Incentive sued Vape and owner Huy Nguyen for $9 million on Aug. 9 in White Plains federal court, alleging breach of contract.
The Greenburgh-based consulting firm alleged that Vape canceled a sales incentive program six weeks after it began on the pretext of impending regulation by the U.S. Food and Drug Administration.
Vape did not respond to a request for comment.
Vape, based in Huntington Beach, California, makes flavored e-liquids used in electronic cigarettes.
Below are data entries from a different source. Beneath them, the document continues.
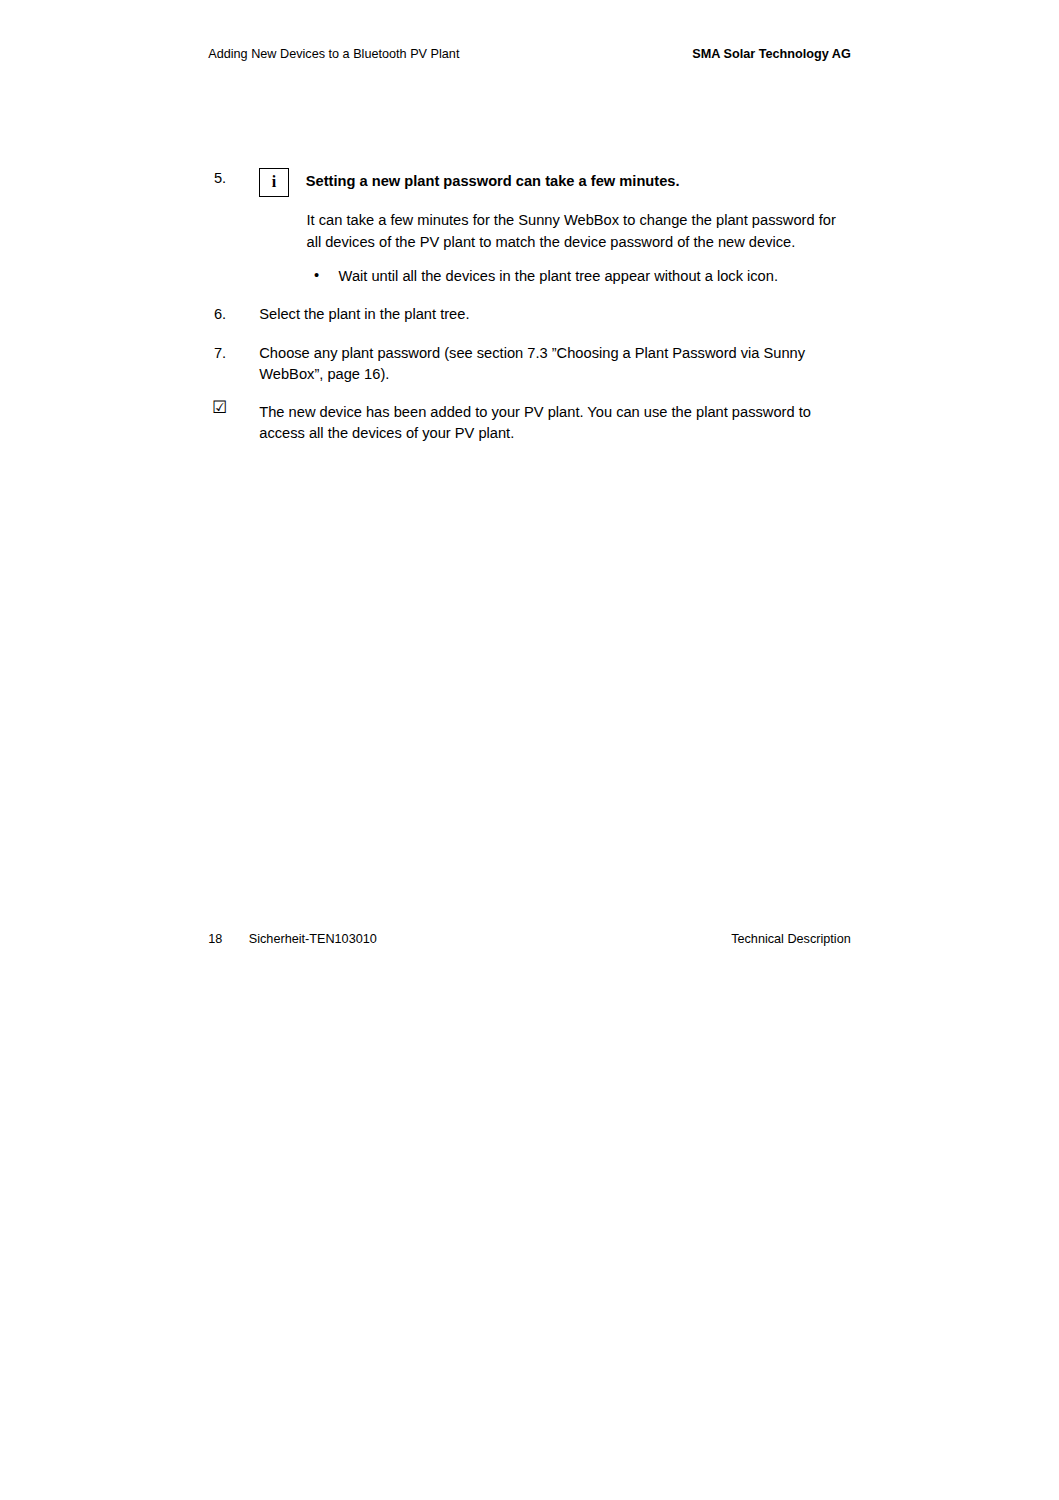Adding New Devices to a Bluetooth PV Plant SMA Solar Technology AG
i
Setting a new plant password can take a few minutes.
It can take a few minutes for the Sunny WebBox to change the plant password for all devices of the PV plant to match the device password of the new device.
Wait until all the devices in the plant tree appear without a lock icon.
Select the plant in the plant tree.
Choose any plant password (see section 7.3 ”Choosing a Plant Password via Sunny WebBox”, page 16).
The new device has been added to your PV plant. You can use the plant password to access all the devices of your PV plant.
18 Sicherheit-TEN103010
Technical Description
Its popular Naked 100 line features blends of nicotine and fruity flavors with names such as “Amazing Mango” and “Lava Flow.”
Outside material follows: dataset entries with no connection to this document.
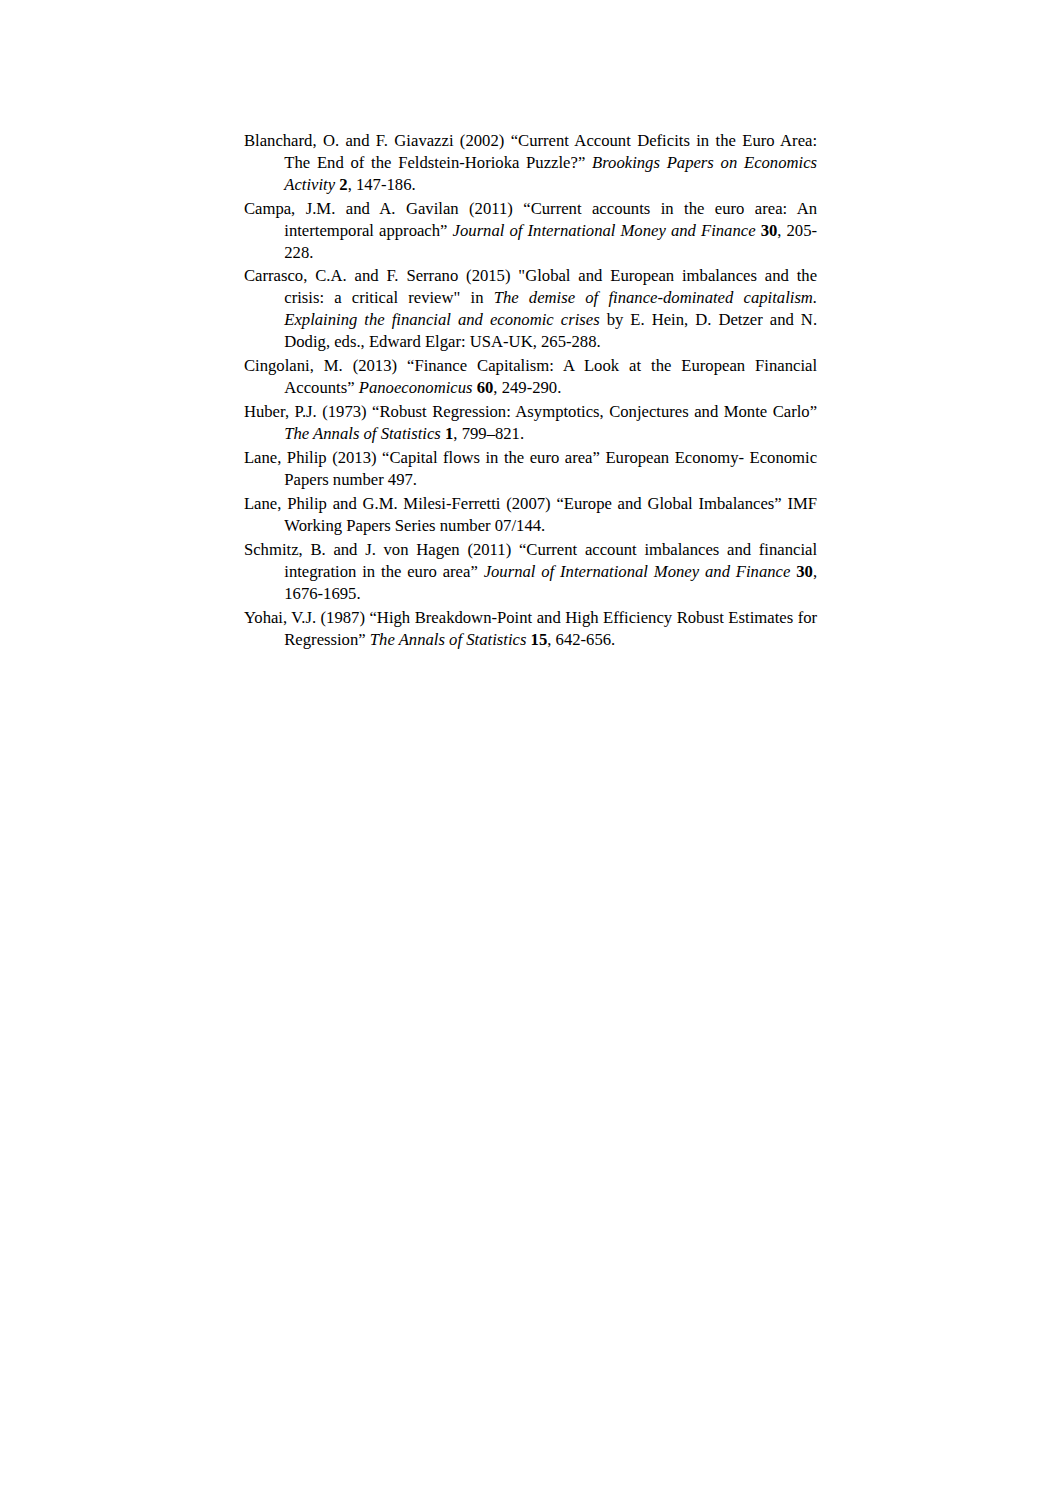Blanchard, O. and F. Giavazzi (2002) “Current Account Deficits in the Euro Area: The End of the Feldstein-Horioka Puzzle?” Brookings Papers on Economics Activity 2, 147-186.
Campa, J.M. and A. Gavilan (2011) “Current accounts in the euro area: An intertemporal approach” Journal of International Money and Finance 30, 205-228.
Carrasco, C.A. and F. Serrano (2015) "Global and European imbalances and the crisis: a critical review" in The demise of finance-dominated capitalism. Explaining the financial and economic crises by E. Hein, D. Detzer and N. Dodig, eds., Edward Elgar: USA-UK, 265-288.
Cingolani, M. (2013) “Finance Capitalism: A Look at the European Financial Accounts” Panoeconomicus 60, 249-290.
Huber, P.J. (1973) “Robust Regression: Asymptotics, Conjectures and Monte Carlo” The Annals of Statistics 1, 799–821.
Lane, Philip (2013) “Capital flows in the euro area” European Economy- Economic Papers number 497.
Lane, Philip and G.M. Milesi-Ferretti (2007) “Europe and Global Imbalances” IMF Working Papers Series number 07/144.
Schmitz, B. and J. von Hagen (2011) “Current account imbalances and financial integration in the euro area” Journal of International Money and Finance 30, 1676-1695.
Yohai, V.J. (1987) “High Breakdown-Point and High Efficiency Robust Estimates for Regression” The Annals of Statistics 15, 642-656.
Incentive has been developing business-to-business loyalty programs for 30 years for companies such as Apple, Dunkin’ Donuts and IBM.
A typical loyalty program awards points to employees, based on performance, that workers can then redeem for merchandise.
Incentive sells the reward points to the client and gets a monthly management fee. It also makes money on the merchandise, buying at discounted wholesale prices and redeeming at retail prices.
Vape hired Incentive in March to design a rewards program for 300 to 400 sales representatives at 100 retail locations, the complaint stated. It budgeted $6 million to $10 million for three years.
In April, Vape expanded the program to 2,500 sales representative and 400 stores and included store owners and managers. The monthly management fee increased from $4,000 to $12,500.
On May 8, six weeks after the program was launched, Vape “froze” the project. Seventy employees had signed up, but no points had been awarded yet.
Vape, according to the complaint, cited “the clear and identified risks we are facing due to the increased attention and regulation that the FDA is placing not only on our company, but on our industry as a whole.”
But Vape knew about FDA scrutiny when it agreed to the program, Incentive claimed. Last year, the FDA announced that it intends to develop product standards but expects manufacturers to continue marketing products during the review process. Enforcement would not begin until after Aug. 8, 2022.
Vape paid Incentive the initial $20,000 consulting fee, the complaint stated, but it has refused to pay fees totaling $862,500 for early cancellation.
Incentive is demanding either those unpaid fees or all lost profits over the three-year deal, estimated at $9 million.
Incentive is represented by Robert Laplaca and Kristen Rossetti of Verrill Dana LLP in Westport, Connecticut.